In her homeland she was something like Rosi Mittermaier was for German winter sports. Or, even broader: what Steffi Graf meant for German sport as a whole.
In the Corona year 2020, the assessment was confirmed when the newspaper Blick Due to the impairments, the “Athlete of the Year” election was canceled and instead called for people to vote for the greatest Swiss athletes. Winner among men: Roger Federer, of course. Winner among women: Vreni Schneider.
The most successful World Cup rider in Swiss alpine history turns 60 today – and can look back on an impressive record-breaking career.
Vreni Schneider: Only three stars were more successful
With 55 World Cup victories, Schneider was number 2 in the all-time World Cup ranking behind Austrian icon Annemarie Moser-Pröll for a long time. Today she is still number 4 behind Mikaela Shiffrin (currently 99), Lindsey Vonn (82) and Moser-Pröll (62).
There were also three Olympic victories (slalom and giant slalom in Calgary 1988, slalom in Lillehammer 1994), three World Cup titles, three overall World Cup victories and a total of eleven small crystal balls in her two special disciplines.
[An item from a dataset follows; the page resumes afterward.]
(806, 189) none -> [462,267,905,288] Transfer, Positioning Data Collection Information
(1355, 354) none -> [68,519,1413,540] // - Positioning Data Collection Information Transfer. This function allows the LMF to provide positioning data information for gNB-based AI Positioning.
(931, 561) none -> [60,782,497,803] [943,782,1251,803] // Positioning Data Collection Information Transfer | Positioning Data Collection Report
Schneider achieved podium places in all divisions over the course of her career, and her fabulous 1988/89 season was also unsurpassed for 30 years with a total of 14 victories – before Shiffrin surpassed the record in 2019.
Schneider had learned to ski race at the age of four and had shown himself to be a great talent at an early age. After her World Cup debut at the end of 1983, in the slipstream of Swiss record world champion Erika Hess, she matured into a world-class rider, which she remained until the end of her career in 1995: After her record-breaking winter of 1988/89, she also ended her last two seasons with the big crystal ball – Only when Schneider resigned was the way clear for the World Cup crowning of the then best German, Katja Seizinger.
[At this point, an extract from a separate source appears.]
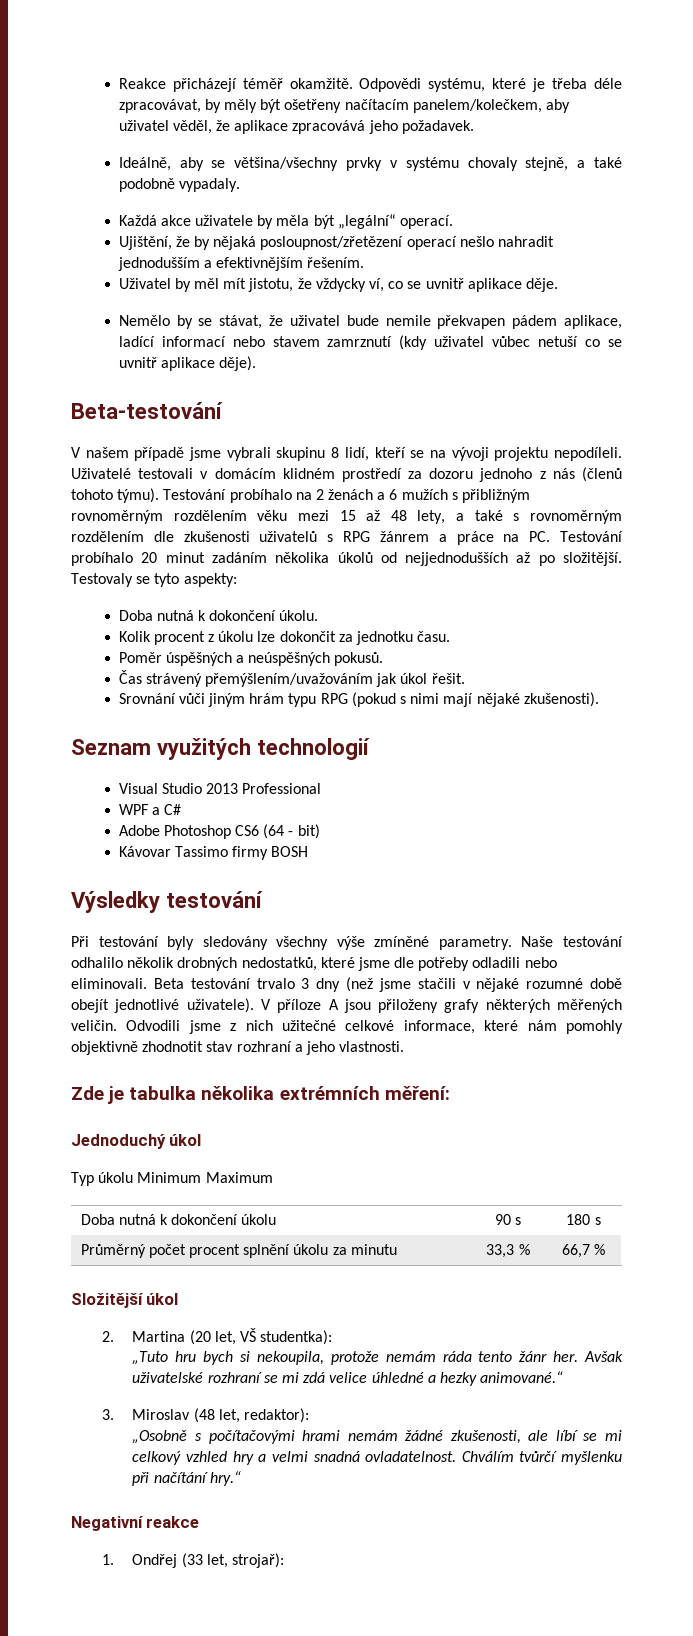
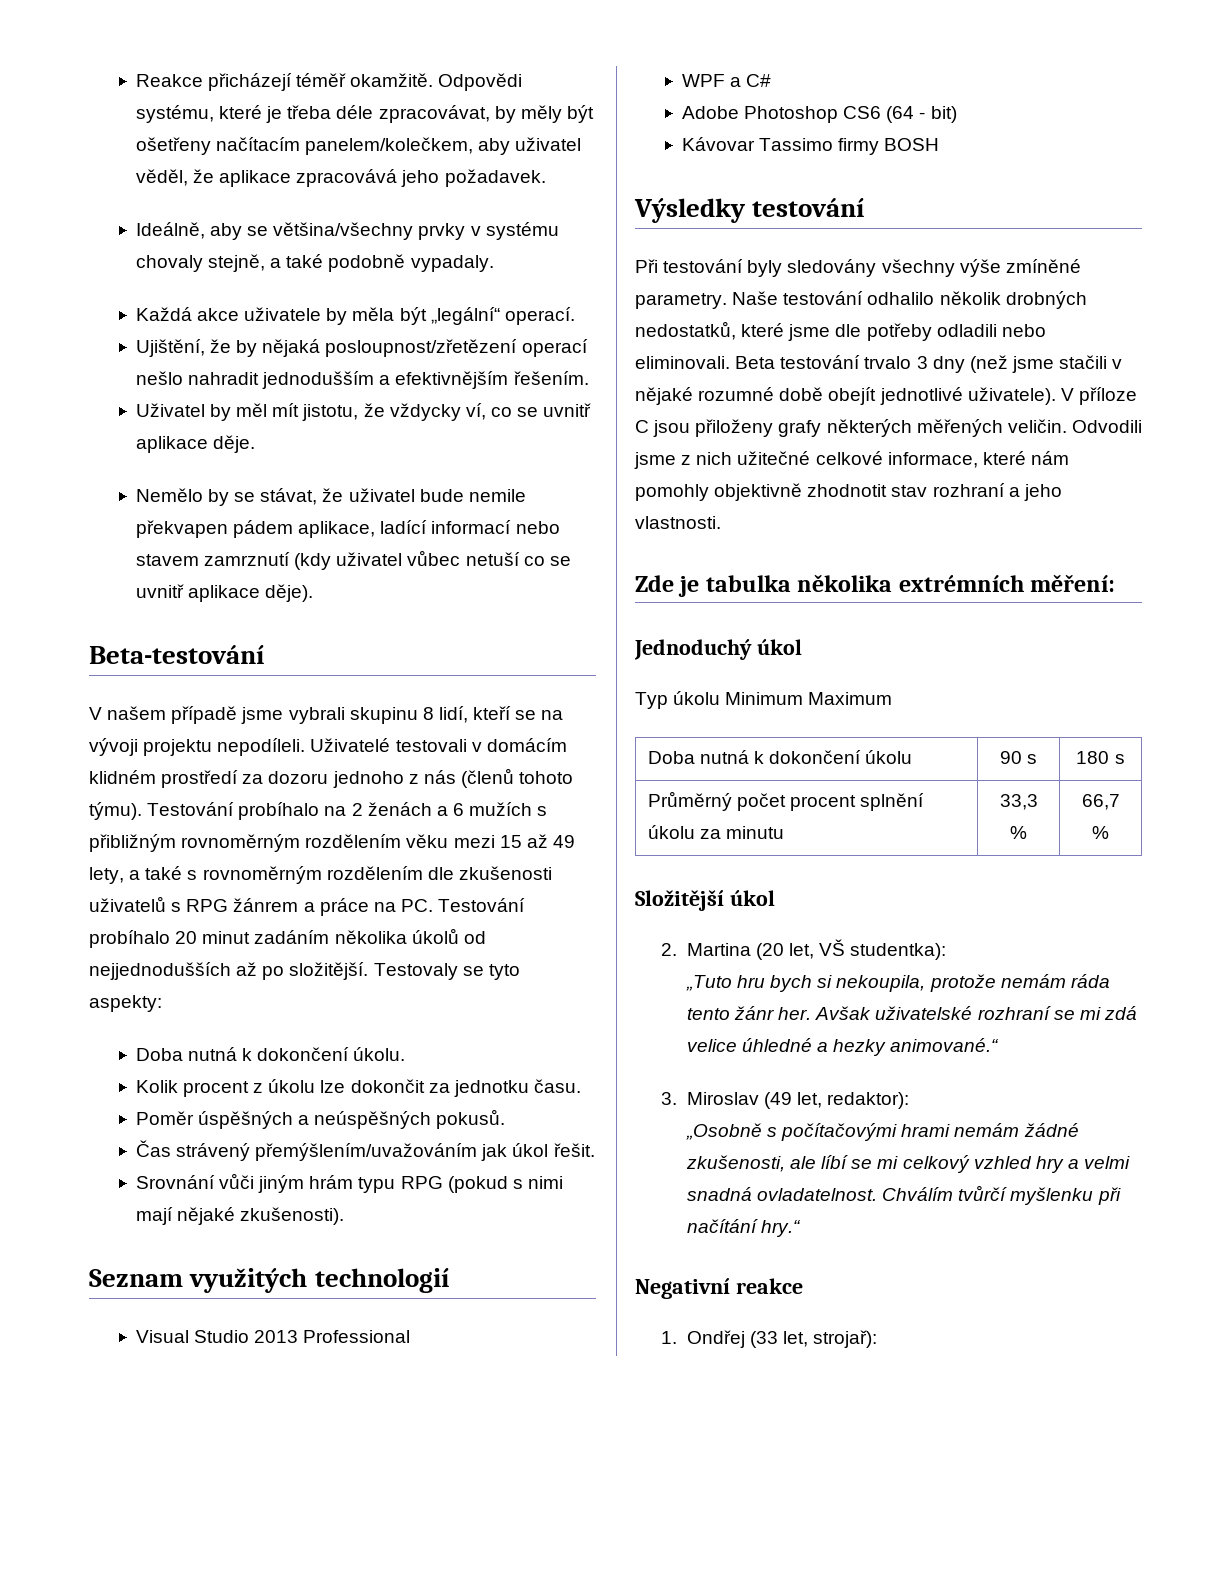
[390,510,407,521] 48 -> [552,835,575,848] 49
[328,999,339,1010] A -> [635,420,649,433] C
[193,1408,215,1423] (48 -> [764,1092,793,1109] (49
Schneider’s great strength was technical precision: “Her unspectacular but millimeter-precise style never made Schneider look really fast. “That was deceptive,” he said Spiegel once what made the exceptional driver special. Schneider’s second runs were also feared: What will never be forgotten is how she started the second run 1.93 seconds behind in the Sierra Nevada in 1994 – and ended up taking first place, 1.36 seconds ahead.
“Unique as an athlete and as a person”
The exceptional driver of the late 1980s and early 1990s was never a dazzling star like Shiffrin or earlier Vonn: the humble background from which she came was always reflected in her personality.
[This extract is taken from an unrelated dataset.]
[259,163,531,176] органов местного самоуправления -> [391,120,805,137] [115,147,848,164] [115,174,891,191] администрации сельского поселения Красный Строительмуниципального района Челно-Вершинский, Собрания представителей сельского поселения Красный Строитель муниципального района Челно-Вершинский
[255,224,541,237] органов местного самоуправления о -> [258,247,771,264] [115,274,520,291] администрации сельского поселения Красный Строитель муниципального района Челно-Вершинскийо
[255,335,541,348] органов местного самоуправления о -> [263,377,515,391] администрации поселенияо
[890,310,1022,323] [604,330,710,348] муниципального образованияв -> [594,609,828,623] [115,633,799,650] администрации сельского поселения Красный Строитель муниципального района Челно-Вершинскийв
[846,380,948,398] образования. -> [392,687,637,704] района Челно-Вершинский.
Schneider – actually: Verena Schneider – was born on November 26th in the 600-inhabitant village of Elm in the canton of Glarus. The daughter of a shoemaker was affected by a stroke of fate in her youth: her mother died when she was 16, meaning she had to take responsibility for her three younger siblings at an early age.
Her sense of family was later appreciated in the ski scene, including by the competition: “Vreni was always friendly, talkative and modest,” remembers former German world champion Martina Ertl Daily Gazette. “Vreni was unique, as an athlete, but also as a person,” adds former national coach Jan Tischhauer: “The fact that she remained so humble and without airs and graces despite all her successes was unbelievable.”
Schneider always remained rooted in her small home community and founded her own family there with her husband – with whom she runs a ski school – and her two sons. She revealed another passion in 2012 when she recorded a folk music album.
There are many tributes and homages in the Swiss media surrounding Schneider’s special day, Schneider herself doesn’t make a big deal about the anniversary: ”I won’t celebrate this day,” she revealed SRFthe big celebrations and receptions during her career would have been enough for her. You spend the day on the ski slopes.